Action item:
Go through the listing and pick out each line with the word "that" in it.

Records to use:
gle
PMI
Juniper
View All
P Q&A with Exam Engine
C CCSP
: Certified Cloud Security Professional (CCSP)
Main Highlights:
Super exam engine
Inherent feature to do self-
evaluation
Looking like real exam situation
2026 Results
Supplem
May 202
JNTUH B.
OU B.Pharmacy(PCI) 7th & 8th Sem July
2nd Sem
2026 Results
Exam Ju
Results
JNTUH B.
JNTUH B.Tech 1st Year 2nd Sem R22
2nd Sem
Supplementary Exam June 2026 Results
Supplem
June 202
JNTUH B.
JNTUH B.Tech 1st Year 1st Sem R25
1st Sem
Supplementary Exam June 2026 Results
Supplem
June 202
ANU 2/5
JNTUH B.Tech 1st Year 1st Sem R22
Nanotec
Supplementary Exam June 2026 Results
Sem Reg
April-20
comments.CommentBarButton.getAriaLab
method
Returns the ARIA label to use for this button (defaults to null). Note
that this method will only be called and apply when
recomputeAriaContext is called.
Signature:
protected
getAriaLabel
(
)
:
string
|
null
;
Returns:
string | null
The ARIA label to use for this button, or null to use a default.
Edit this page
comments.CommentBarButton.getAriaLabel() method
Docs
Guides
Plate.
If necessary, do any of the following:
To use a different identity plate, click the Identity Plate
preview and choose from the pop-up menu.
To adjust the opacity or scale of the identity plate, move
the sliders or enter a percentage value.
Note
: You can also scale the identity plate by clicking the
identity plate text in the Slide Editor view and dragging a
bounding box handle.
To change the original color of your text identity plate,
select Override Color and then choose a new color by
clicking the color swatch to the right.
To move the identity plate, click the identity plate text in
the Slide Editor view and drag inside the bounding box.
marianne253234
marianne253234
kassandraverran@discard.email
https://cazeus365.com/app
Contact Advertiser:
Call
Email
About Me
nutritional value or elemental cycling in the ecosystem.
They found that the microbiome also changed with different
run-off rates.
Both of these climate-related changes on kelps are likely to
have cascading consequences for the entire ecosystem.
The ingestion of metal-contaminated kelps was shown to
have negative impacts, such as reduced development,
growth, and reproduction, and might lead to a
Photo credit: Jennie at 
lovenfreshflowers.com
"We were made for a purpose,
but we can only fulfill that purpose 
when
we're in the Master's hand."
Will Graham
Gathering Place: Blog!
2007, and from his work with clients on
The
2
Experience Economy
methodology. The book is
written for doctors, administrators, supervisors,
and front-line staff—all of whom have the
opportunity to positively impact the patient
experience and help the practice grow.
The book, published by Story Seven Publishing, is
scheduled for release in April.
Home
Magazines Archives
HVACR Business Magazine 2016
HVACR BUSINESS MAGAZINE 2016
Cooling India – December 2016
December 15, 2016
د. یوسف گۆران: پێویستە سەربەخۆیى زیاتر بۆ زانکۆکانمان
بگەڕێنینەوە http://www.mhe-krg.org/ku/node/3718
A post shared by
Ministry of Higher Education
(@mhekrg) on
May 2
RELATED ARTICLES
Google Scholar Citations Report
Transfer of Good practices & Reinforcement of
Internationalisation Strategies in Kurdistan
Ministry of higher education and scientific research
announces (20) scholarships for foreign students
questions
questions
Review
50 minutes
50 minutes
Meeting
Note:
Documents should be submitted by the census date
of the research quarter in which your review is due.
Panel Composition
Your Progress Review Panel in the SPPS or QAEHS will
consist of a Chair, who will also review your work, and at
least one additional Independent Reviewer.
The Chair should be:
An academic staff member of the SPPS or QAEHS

Solution to the problem:
that this method will only be called and apply when
They found that the microbiome also changed with different
but we can only fulfill that purpose 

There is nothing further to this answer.